** The task **
The entries below hold a line with "8: (81, 177)" and a line with "50: (80, 47)". Return those lines and all that lie between them, exactly and only.

-------- Records for the exercise

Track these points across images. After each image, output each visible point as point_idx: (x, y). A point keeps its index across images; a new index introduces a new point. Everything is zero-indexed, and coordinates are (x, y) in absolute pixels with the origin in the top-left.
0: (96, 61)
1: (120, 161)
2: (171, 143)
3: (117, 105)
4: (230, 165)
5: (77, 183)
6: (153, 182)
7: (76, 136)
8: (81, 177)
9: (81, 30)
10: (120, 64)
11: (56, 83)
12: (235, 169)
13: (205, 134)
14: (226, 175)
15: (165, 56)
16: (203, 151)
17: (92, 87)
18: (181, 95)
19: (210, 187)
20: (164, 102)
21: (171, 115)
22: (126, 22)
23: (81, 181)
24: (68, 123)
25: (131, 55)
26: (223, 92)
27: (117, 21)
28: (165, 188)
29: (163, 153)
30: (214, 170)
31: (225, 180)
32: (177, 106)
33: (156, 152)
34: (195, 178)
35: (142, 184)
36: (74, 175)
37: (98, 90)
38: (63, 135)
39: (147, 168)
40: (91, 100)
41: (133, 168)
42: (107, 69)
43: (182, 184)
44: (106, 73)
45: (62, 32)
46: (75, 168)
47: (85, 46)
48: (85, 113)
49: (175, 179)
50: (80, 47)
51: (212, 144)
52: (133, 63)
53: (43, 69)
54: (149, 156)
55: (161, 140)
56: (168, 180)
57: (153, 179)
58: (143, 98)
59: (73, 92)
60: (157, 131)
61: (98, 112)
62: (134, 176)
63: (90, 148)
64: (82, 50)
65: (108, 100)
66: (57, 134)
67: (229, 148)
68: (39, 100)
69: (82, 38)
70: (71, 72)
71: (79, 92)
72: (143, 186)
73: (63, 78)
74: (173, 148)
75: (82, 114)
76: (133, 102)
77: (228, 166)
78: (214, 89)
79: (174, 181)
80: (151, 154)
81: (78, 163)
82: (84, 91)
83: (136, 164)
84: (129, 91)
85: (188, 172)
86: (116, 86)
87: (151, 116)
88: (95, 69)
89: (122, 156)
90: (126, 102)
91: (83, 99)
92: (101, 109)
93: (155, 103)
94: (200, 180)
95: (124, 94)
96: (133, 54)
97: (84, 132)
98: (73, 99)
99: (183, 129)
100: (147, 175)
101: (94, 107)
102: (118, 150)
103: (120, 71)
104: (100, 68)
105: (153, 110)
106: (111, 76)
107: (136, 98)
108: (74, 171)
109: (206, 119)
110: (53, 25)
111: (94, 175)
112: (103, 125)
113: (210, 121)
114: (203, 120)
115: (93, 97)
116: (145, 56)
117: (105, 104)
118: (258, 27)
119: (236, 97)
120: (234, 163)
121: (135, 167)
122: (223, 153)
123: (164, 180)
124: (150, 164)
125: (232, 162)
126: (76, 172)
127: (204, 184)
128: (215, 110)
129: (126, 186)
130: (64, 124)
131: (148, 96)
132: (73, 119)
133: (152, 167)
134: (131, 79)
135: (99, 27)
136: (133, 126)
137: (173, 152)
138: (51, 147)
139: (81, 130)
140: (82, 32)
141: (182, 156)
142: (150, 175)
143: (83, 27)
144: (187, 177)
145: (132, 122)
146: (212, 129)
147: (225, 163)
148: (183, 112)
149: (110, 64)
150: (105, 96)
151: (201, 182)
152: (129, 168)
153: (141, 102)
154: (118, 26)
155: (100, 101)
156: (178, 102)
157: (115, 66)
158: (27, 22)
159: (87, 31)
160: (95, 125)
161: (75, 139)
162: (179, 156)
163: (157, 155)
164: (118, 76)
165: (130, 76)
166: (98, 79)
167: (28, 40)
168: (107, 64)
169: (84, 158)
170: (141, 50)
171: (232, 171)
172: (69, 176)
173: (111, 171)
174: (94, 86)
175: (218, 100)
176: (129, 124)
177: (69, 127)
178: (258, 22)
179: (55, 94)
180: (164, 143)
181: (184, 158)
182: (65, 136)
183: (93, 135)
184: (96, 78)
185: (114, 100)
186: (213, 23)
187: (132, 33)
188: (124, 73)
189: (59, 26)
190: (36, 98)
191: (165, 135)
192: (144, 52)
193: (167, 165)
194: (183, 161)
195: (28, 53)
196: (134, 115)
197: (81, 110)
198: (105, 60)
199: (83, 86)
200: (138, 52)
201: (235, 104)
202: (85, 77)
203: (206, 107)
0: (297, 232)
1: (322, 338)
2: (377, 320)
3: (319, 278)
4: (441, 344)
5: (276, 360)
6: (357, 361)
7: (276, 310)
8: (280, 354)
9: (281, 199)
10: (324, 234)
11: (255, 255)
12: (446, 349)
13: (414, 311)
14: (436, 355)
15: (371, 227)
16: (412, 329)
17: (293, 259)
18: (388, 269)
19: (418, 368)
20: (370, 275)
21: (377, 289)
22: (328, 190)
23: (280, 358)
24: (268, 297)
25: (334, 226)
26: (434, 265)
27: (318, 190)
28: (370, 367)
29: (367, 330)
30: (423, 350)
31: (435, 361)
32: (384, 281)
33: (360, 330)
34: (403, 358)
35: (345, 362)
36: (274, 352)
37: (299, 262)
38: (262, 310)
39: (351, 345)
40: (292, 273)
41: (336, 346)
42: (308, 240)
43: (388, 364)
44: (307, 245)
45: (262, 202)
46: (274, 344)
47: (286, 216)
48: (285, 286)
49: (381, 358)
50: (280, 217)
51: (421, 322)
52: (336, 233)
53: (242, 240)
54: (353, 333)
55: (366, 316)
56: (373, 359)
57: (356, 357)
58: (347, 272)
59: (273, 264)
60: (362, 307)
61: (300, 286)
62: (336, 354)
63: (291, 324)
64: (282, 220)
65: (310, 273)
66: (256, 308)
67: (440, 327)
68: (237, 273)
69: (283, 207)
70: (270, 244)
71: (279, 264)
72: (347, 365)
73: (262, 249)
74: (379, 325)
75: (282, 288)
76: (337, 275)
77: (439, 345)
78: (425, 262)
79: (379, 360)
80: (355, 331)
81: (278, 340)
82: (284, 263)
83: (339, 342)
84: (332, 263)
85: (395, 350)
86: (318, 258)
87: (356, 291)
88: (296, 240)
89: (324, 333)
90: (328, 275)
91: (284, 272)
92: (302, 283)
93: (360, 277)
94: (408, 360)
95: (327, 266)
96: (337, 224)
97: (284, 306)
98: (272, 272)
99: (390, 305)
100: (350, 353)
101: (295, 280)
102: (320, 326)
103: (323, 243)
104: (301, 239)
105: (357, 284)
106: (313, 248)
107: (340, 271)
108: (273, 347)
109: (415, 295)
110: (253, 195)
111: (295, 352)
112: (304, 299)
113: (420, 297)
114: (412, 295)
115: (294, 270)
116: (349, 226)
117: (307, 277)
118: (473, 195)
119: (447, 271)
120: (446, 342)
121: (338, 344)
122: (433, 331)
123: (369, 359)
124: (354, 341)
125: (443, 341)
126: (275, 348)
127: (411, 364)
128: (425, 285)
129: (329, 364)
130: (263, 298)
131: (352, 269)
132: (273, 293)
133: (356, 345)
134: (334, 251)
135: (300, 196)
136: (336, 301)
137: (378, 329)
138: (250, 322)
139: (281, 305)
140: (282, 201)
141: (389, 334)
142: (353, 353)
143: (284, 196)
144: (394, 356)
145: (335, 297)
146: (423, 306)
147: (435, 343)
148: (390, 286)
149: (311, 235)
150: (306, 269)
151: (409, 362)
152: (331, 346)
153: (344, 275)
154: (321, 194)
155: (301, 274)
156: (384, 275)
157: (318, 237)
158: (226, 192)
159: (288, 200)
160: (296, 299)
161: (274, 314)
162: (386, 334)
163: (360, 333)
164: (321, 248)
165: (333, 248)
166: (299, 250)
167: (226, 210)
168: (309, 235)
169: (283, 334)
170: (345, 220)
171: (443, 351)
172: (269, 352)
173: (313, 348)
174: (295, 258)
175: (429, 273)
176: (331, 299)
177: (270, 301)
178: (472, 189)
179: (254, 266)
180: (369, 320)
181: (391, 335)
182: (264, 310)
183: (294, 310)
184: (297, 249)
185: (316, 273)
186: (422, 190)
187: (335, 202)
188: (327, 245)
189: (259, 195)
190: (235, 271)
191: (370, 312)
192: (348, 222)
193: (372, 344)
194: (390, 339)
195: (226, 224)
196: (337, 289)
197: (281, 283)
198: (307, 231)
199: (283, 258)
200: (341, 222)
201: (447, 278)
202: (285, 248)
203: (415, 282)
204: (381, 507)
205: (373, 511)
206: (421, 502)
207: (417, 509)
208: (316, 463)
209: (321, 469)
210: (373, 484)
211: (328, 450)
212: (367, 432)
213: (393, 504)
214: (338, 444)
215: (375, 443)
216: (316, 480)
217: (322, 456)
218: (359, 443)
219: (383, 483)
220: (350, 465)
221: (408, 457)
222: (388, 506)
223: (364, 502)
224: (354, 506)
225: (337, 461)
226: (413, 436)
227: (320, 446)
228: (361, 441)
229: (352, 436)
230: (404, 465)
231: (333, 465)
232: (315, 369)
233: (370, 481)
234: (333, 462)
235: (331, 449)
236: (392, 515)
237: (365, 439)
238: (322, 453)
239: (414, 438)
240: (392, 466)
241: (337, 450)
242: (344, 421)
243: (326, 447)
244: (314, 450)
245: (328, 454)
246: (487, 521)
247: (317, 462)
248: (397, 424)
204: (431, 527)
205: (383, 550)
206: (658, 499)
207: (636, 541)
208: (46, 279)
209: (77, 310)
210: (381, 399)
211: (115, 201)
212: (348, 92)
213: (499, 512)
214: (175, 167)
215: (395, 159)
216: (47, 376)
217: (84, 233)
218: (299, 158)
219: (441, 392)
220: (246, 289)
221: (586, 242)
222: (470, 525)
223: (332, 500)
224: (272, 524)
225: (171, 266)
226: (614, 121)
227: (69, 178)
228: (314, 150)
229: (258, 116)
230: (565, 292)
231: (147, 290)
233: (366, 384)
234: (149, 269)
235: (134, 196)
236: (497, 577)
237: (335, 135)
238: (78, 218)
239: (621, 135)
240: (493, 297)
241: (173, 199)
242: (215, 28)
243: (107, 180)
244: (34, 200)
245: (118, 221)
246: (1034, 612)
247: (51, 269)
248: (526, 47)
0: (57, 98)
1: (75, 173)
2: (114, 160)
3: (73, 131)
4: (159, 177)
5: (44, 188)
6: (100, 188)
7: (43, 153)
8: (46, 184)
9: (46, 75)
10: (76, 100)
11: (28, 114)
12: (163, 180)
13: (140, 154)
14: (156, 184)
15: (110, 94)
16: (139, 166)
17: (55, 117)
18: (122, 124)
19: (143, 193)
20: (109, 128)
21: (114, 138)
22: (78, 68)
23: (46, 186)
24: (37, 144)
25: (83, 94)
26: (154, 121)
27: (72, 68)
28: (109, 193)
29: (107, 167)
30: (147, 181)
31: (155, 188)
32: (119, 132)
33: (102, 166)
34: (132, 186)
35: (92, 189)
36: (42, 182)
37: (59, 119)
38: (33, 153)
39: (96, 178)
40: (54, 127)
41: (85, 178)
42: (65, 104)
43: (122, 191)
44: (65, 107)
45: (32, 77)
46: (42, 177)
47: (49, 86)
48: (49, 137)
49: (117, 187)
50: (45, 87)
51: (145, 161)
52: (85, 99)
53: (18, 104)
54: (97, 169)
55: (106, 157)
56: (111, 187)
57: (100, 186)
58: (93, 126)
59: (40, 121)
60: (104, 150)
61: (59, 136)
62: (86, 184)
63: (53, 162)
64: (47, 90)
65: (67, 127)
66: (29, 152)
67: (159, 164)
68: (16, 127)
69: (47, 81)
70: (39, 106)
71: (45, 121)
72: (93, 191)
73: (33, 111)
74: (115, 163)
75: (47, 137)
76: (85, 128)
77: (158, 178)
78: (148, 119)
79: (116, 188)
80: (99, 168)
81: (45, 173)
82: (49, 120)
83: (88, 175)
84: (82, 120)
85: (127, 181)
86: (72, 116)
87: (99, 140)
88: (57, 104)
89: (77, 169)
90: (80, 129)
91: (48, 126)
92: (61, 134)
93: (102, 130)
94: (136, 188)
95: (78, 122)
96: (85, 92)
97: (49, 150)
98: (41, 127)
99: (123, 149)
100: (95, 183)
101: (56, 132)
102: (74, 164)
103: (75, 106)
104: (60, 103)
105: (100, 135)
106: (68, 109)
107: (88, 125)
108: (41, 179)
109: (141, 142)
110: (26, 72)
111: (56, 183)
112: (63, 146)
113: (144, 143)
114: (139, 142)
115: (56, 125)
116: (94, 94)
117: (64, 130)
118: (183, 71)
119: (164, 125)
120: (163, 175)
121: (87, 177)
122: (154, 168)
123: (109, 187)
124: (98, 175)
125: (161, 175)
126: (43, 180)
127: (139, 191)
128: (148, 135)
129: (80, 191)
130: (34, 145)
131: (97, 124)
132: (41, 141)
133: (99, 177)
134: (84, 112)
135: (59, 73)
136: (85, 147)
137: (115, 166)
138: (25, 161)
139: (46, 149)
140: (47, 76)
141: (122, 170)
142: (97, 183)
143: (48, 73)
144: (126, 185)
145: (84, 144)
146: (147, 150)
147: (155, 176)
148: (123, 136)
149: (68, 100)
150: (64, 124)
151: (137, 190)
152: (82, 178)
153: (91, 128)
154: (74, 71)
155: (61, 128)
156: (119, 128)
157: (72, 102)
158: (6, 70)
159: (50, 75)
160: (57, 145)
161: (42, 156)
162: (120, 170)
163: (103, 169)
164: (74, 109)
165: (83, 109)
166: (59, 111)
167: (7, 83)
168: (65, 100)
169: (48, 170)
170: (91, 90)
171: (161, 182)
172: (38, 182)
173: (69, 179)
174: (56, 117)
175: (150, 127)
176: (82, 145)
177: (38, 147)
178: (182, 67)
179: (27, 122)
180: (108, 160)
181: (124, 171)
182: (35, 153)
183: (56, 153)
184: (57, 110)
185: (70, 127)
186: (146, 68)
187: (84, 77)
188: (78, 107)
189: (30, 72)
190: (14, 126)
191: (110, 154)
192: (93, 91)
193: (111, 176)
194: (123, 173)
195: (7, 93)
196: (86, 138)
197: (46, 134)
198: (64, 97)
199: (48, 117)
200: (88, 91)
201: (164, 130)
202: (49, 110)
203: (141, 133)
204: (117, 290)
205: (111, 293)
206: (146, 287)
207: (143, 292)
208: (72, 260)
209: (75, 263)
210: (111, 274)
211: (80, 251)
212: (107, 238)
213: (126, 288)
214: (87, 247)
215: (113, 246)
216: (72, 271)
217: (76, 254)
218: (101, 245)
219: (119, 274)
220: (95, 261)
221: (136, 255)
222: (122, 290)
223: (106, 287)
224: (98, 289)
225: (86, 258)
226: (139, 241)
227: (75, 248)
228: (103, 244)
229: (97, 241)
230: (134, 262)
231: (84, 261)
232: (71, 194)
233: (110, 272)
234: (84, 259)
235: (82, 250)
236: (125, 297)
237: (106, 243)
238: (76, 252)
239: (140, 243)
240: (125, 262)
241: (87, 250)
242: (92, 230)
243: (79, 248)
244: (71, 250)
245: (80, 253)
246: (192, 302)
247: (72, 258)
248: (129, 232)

----------------

** Task output **
8: (81, 177)
9: (81, 30)
10: (120, 64)
11: (56, 83)
12: (235, 169)
13: (205, 134)
14: (226, 175)
15: (165, 56)
16: (203, 151)
17: (92, 87)
18: (181, 95)
19: (210, 187)
20: (164, 102)
21: (171, 115)
22: (126, 22)
23: (81, 181)
24: (68, 123)
25: (131, 55)
26: (223, 92)
27: (117, 21)
28: (165, 188)
29: (163, 153)
30: (214, 170)
31: (225, 180)
32: (177, 106)
33: (156, 152)
34: (195, 178)
35: (142, 184)
36: (74, 175)
37: (98, 90)
38: (63, 135)
39: (147, 168)
40: (91, 100)
41: (133, 168)
42: (107, 69)
43: (182, 184)
44: (106, 73)
45: (62, 32)
46: (75, 168)
47: (85, 46)
48: (85, 113)
49: (175, 179)
50: (80, 47)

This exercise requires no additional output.